Stored entries:
=======
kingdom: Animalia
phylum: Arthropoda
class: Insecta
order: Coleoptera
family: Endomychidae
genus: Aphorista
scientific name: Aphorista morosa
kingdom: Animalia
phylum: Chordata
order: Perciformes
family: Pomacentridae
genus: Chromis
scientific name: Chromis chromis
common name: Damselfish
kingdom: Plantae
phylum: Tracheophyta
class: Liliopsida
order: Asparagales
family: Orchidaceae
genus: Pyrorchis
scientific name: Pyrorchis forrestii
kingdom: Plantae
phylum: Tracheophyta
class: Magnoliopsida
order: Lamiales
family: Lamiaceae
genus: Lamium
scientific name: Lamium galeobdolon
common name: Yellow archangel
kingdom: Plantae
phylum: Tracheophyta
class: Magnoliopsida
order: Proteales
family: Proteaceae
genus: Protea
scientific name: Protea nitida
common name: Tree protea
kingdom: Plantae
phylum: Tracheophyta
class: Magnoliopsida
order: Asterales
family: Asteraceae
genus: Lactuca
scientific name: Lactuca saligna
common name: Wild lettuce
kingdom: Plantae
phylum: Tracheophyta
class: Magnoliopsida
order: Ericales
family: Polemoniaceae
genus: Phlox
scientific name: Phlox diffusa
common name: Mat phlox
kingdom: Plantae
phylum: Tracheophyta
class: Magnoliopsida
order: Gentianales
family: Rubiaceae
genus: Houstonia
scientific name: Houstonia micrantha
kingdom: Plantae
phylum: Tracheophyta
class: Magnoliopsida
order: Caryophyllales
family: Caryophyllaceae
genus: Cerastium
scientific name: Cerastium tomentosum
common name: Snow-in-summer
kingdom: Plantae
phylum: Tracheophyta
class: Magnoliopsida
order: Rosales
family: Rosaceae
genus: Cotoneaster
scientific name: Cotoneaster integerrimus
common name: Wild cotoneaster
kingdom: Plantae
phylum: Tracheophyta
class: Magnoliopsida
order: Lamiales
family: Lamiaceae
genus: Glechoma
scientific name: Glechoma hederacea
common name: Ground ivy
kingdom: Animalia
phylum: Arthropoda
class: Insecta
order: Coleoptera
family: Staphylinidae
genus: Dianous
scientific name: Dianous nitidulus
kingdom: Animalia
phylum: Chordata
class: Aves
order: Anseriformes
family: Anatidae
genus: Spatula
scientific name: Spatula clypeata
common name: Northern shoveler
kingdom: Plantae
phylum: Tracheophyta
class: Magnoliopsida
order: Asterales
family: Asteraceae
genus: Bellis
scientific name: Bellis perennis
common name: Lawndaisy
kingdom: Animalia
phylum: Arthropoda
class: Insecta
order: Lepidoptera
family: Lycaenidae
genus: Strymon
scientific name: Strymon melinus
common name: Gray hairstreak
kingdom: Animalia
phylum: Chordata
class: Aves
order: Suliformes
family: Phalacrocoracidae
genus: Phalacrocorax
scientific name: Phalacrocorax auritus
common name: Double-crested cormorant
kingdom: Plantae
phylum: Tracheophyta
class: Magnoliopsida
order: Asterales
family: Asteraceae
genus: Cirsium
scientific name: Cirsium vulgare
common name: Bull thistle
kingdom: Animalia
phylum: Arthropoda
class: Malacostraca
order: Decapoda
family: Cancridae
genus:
=======
Go through the lines above and rename "scientific name" as "binomial name" each time it occurs, keeping everything else the same.

EXERCISE ANSWER:
kingdom: Animalia
phylum: Arthropoda
class: Insecta
order: Coleoptera
family: Endomychidae
genus: Aphorista
binomial name: Aphorista morosa
kingdom: Animalia
phylum: Chordata
order: Perciformes
family: Pomacentridae
genus: Chromis
binomial name: Chromis chromis
common name: Damselfish
kingdom: Plantae
phylum: Tracheophyta
class: Liliopsida
order: Asparagales
family: Orchidaceae
genus: Pyrorchis
binomial name: Pyrorchis forrestii
kingdom: Plantae
phylum: Tracheophyta
class: Magnoliopsida
order: Lamiales
family: Lamiaceae
genus: Lamium
binomial name: Lamium galeobdolon
common name: Yellow archangel
kingdom: Plantae
phylum: Tracheophyta
class: Magnoliopsida
order: Proteales
family: Proteaceae
genus: Protea
binomial name: Protea nitida
common name: Tree protea
kingdom: Plantae
phylum: Tracheophyta
class: Magnoliopsida
order: Asterales
family: Asteraceae
genus: Lactuca
binomial name: Lactuca saligna
common name: Wild lettuce
kingdom: Plantae
phylum: Tracheophyta
class: Magnoliopsida
order: Ericales
family: Polemoniaceae
genus: Phlox
binomial name: Phlox diffusa
common name: Mat phlox
kingdom: Plantae
phylum: Tracheophyta
class: Magnoliopsida
order: Gentianales
family: Rubiaceae
genus: Houstonia
binomial name: Houstonia micrantha
kingdom: Plantae
phylum: Tracheophyta
class: Magnoliopsida
order: Caryophyllales
family: Caryophyllaceae
genus: Cerastium
binomial name: Cerastium tomentosum
common name: Snow-in-summer
kingdom: Plantae
phylum: Tracheophyta
class: Magnoliopsida
order: Rosales
family: Rosaceae
genus: Cotoneaster
binomial name: Cotoneaster integerrimus
common name: Wild cotoneaster
kingdom: Plantae
phylum: Tracheophyta
class: Magnoliopsida
order: Lamiales
family: Lamiaceae
genus: Glechoma
binomial name: Glechoma hederacea
common name: Ground ivy
kingdom: Animalia
phylum: Arthropoda
class: Insecta
order: Coleoptera
family: Staphylinidae
genus: Dianous
binomial name: Dianous nitidulus
kingdom: Animalia
phylum: Chordata
class: Aves
order: Anseriformes
family: Anatidae
genus: Spatula
binomial name: Spatula clypeata
common name: Northern shoveler
kingdom: Plantae
phylum: Tracheophyta
class: Magnoliopsida
order: Asterales
family: Asteraceae
genus: Bellis
binomial name: Bellis perennis
common name: Lawndaisy
kingdom: Animalia
phylum: Arthropoda
class: Insecta
order: Lepidoptera
family: Lycaenidae
genus: Strymon
binomial name: Strymon melinus
common name: Gray hairstreak
kingdom: Animalia
phylum: Chordata
class: Aves
order: Suliformes
family: Phalacrocoracidae
genus: Phalacrocorax
binomial name: Phalacrocorax auritus
common name: Double-crested cormorant
kingdom: Plantae
phylum: Tracheophyta
class: Magnoliopsida
order: Asterales
family: Asteraceae
genus: Cirsium
binomial name: Cirsium vulgare
common name: Bull thistle
kingdom: Animalia
phylum: Arthropoda
class: Malacostraca
order: Decapoda
family: Cancridae
genus:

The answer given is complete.